Sentenza su telegram premium
Di seguito trovi un riassunto chiaro della sentenza e una relazione ragionata (analisi giuridica), adatte a uso professionale.
(Il contenuto è tratto dalla sentenza del TAR Emilia-Romagna su “Bologna Città 30” )
1. Riassunto della sentenza
Oggetto
La sentenza riguarda il ricorso di un tassista contro il Comune di Bologna per l’annullamento degli atti che hanno introdotto il progetto “Bologna Città 30”, cioè il limite generalizzato di 30 km/h sulla maggior parte delle strade urbane.
Parti
Ricorrente: un tassista bolognese
Resistenti: Comune di Bologna, Città Metropolitana di Bologna, Ministero delle Infrastrutture e dei Trasporti
Interventori ad opponendum: AIFVS (Associazione Italiana Familiari e Vittime della Strada); esclusa invece la Fondazione Michele Scarponi
Interventi ad adiuvandum: dichiarati inammissibili
Atti impugnati
PGTU (Piano Generale del Traffico Urbano)
PUMS (Piano Urbano della Mobilità Sostenibile)
PPTU “Bologna Città 30”
Ordinanze dirigenziali che istituiscono le zone 30
Atti attuativi e segnaletica
Iter processuale
Il TAR inizialmente dichiara il ricorso inammissibile per carenza di interesse
Il Consiglio di Stato annulla tale decisione e rinvia al TAR
Il TAR esamina il merito della controversia
Motivi del ricorso (in sintesi)
Violazione dell’art. 142 Codice della Strada
Introduzione di un limite generalizzato anziché puntuale
Carenza di istruttoria e motivazione
Eccesso di potere e violazione del principio di proporzionalità
Incompetenza dell’organo che ha adottato le ordinanze
Decisione del TAR
Il TAR accoglie il ricorso e annulla gli atti impugnati, ritenendo illegittima l’introduzione del limite dei 30 km/h perché:
il Comune ha sostituito di fatto il limite ordinario di 50 km/h con quello di 30 km/h su larga parte della rete stradale;
il limite è stato applicato in modo generalizzato e per categorie di strade, non “strada per strada”;
manca una specifica istruttoria tecnica che giustifichi il limite ridotto per ciascun tratto;
le ordinanze sono genericamente motivate;
è stato violato l’art. 142 CdS e le direttive ministeriali (in particolare la direttiva MIT n. 777/2006).
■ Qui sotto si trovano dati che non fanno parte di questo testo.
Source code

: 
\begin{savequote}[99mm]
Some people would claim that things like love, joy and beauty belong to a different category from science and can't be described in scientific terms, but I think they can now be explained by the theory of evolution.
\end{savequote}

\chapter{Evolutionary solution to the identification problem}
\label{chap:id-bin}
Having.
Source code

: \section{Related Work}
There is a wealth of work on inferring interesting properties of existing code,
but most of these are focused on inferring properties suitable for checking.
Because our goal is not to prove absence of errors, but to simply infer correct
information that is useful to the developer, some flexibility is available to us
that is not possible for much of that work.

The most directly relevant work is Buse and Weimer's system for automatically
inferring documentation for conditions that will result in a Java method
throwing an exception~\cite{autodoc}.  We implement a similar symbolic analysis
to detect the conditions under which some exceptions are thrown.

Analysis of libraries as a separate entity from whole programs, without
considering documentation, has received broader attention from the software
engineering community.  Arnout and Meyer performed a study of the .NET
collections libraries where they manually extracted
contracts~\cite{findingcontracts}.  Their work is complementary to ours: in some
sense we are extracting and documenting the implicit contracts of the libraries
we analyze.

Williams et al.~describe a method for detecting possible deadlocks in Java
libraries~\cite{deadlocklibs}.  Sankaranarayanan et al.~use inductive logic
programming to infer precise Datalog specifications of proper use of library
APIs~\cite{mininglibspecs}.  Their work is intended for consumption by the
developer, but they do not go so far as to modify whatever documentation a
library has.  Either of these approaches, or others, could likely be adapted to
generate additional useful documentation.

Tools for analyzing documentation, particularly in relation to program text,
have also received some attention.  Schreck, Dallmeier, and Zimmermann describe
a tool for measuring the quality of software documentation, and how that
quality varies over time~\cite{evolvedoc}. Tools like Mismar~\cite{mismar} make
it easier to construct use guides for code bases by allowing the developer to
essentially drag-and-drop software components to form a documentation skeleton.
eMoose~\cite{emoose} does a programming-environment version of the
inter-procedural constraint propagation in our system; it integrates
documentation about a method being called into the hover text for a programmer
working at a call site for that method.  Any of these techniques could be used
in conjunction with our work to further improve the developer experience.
Il TAR chiarisce che non giudica l’opportunità politica o sociale della Città 30, ma solo la legittimità giuridica degli atti.
2. Relazione (analisi giuridica)
a) Questione giuridica centrale
Il nodo della controversia è il limite del potere comunale di regolazione della velocità urbana:
👉 può un Comune introdurre un limite di 30 km/h in modo esteso e strutturale sull’intera città?
b) Normativa di riferimento
Art. 142 Codice della Strada
limite ordinario nei centri abitati: 50 km/h
limiti inferiori ammessi solo su singole strade o tratti, in presenza di condizioni specifiche
Art. 343 Reg. CdS
Direttiva MIT n. 777/2006
individua criteri tecnici puntuali (scuole, traffico pedonale, conformazione stradale ecc.)
c) Valutazione del TAR
Il TAR afferma che:
la “Città 30” così concepita rovescia la regola generale del Codice della Strada;
il Comune ha esercitato un potere formalmente legittimo, ma sostanzialmente sproporzionato;
la pianificazione del traffico non può derogare alla legge, ma deve rispettarne i limiti.
d) Principi affermati
La sentenza ribadisce alcuni principi chiave del diritto amministrativo:
Principio di legalità: la pianificazione non può introdurre regole in contrasto con la legge statale
Proporzionalità e adeguatezza: le misure limitative devono essere motivate e puntuali
Divieto di regolazione generalizzata in assenza di base normativa
Distinzione tra merito e legittimità: il giudice non valuta l’utilità della Città 30, ma la correttezza giuridica del procedimento
e) Rilevanza della sentenza
La decisione ha un forte impatto:
su tutti i Comuni italiani che intendono adottare modelli di “Città 30”;
sul rapporto tra mobilità sostenibile e legalità amministrativa;
sul confine tra autonomia locale e competenza statale in materia di circolazione stradale.